[lbo-talk] BJP essentially racist: Rushdie

Jeet Heer jeet at sturdynet.com
Wed May 19 10:33:47 PDT 2004



> uvj at vsnl.com wrote:
>
> >BJP essentially racist: Rushdie
>
> Is this a controversial point of view?
>
> Doug

Well, the Bush White House and the U.S. foreign policy establishment seem to love the BJP, so it's good to have Rushdie make this statement, even though he's simply stating the obvious.

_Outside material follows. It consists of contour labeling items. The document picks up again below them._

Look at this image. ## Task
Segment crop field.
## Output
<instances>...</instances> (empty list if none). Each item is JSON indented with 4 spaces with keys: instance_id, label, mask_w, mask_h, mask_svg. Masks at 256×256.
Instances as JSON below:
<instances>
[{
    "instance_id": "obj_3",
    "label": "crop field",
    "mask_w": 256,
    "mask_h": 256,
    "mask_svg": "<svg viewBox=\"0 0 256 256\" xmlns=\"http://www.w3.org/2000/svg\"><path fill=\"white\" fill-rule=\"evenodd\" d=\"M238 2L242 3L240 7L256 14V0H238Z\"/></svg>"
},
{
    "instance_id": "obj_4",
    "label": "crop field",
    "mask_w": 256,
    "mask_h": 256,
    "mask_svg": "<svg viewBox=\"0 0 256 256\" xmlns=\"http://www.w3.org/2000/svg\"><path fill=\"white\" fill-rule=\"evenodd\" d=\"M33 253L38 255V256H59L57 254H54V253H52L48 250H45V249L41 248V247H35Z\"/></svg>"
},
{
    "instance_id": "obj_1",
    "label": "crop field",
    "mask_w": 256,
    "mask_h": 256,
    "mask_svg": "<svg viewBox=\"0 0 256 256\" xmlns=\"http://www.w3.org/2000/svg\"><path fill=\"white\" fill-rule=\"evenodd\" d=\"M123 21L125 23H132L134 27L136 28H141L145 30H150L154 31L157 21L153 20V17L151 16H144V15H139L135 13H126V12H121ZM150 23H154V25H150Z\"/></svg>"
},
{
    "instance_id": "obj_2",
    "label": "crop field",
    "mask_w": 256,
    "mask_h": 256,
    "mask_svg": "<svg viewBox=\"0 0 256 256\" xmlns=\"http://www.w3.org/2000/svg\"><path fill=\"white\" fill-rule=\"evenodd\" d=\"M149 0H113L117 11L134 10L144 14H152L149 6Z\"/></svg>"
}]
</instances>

On his blog Empire Notes, Rahul Mahajan has a wonderfully sarcastic little posting on how the Washington Post white-washed the BJP. See below, Jeet

May 14, 5:10 pm EST. Check out the Washington Post's political eulogy for outgoing Indian Prime Minister Atal Behari Vajpayee. In what purports to be a summing up of his tenure, the Post says IN 1998, WHEN Atal Bihari Vajpayee took the helm of the world's largest democracy, nobody predicted the extent of his success or his alignment with U.S. interests. His Hindu nationalist party seemed likely to exacerbate tensions with India's non-Hindu minorities, inflame relations with Muslim Pakistan and generally make India an awkward international partner -- a prospect that appeared to come true a few months into Mr. Vajpayee's tenure, when his government defied the world by detonating five nuclear bombs. Six years later, however, Mr. Vajpayee has improved relations with Pakistan, gone out of his way to forge an alliance with the United States and advanced the remarkable program of liberalization that has turned India into a star economy. But if all that was unexpected, so was yesterday's news. Having called an early election to capitalize on his apparently robust popularity, Mr. Vajpayee lost. In the midst of that encomium, where, of course, the key point is the "forge an alliance with the United States" part, the Post somehow omits to mention that his party, the BJP, instigated a carefully planned and executed pogrom in Gujarat that claimed the lives of 3000 Muslims (supposedly in retaliation for the killing of 59 Hindus by a Muslim mob). And then it had the gall to run for re-election (in the local Gujarat elections) on the strength of that massacre. The BJP Chief Minister of Gujarat at the time of the massacre, Narendra Modi, is still a member in good standing of the party.

But all of that isn't relevant. Vajpayee did his best to ally with the empire, so he must be a great guy: The sharpest discontinuity is likely to come in relations with the United States and possibly with U.S. allies such as Israel. India has become a leading customer for Israeli weapons technology. With Mr. Vajpayee in office, the Bush administration hoped that India might be persuaded to send peacekeepers to Iraq -- a remarkable shift from the Cold War, when India proudly led the Non-Aligned Movement and seized every opportunity to tweak American leadership. Though it is not likely to indulge in massacres of Muslims, the coalition that replaces the BJP will be much worse because The Congress Party-led coalition is expected to swing back to traditional anti-Americanism, sounding off against the United States at the United Nations and perhaps challenging U.S. influence in the Middle East by launching its own peace initiative. Not that! Anything but a new peace initiative!

The editorial is not just ignorant drivel that focuses on U.S. imperial hegemony as the criterion by which everything is to be judged, however. It has its humorous side; the launching of such a peace initiative, the Post says, "would test the Bush administration's reserves of forbearance and tact."